Full Version: parse tree vs just tokenizing
You're currently viewing a stripped down version of our content. View the full version with proper formatting.
i do not need a parse tree result. i only want to get a list of tokens from a string of Python source code. that means breaknig up a string into the parts that make sense for working with the code. i believe this is the lexical phase of a compilation. my code will only be doing simpler things like replacing things in a certaing context such as when other tokens are present or absent. a typical tokenization might look like:
if this[x]==that[y]: where.at('this',x,y)
-> ['if','this','[','x',']','==','that','[','y',']',':','where.at','(',"'this'",',','x',',','y',')',']'
it does not matter if blank spaces are included or not. it does not matter if it splits around a dot or not.
Simply use tokenize.tokenize()
does that tokenize according to the Python language syntax?
i originally thought of tokenizing in a different way, more like what command would need. i wrote some code to do that back in my C days and also way back in my assembler days. so i was thinking in those terms. i haven't needed anything like that, yet, so i had no reason to look at the tokenize module. i knew it existed but hadn't had a reason to read up on it.

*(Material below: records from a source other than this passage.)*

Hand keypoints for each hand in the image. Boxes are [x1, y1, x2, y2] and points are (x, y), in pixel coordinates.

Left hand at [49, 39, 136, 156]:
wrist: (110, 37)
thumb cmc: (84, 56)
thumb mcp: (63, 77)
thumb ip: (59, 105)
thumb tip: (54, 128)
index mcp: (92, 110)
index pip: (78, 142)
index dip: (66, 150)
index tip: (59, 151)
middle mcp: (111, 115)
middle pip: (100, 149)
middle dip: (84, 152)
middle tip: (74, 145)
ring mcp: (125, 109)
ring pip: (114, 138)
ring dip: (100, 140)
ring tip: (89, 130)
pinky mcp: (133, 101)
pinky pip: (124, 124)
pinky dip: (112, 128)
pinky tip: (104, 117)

well, now i have, and not only is it a solution to my immediate need, but it looks like something i can do many things with, including a Python oriented editor where i can have string substitution be applied to specific language parts. for example, change "foo" to "bar" in names, not in string literals.

i'm playing around, tonight.
now if i could find code in Python to do this for the C language.
Skaperen Wrote:now if i could find code in Python to do this for the C language.

There is a well known Python module named pycparser for parsing the C language. It seems that it contains internally a Python module for lexical analysis of C code, written usin the PLY lexer/parser. You could have a look in this direction.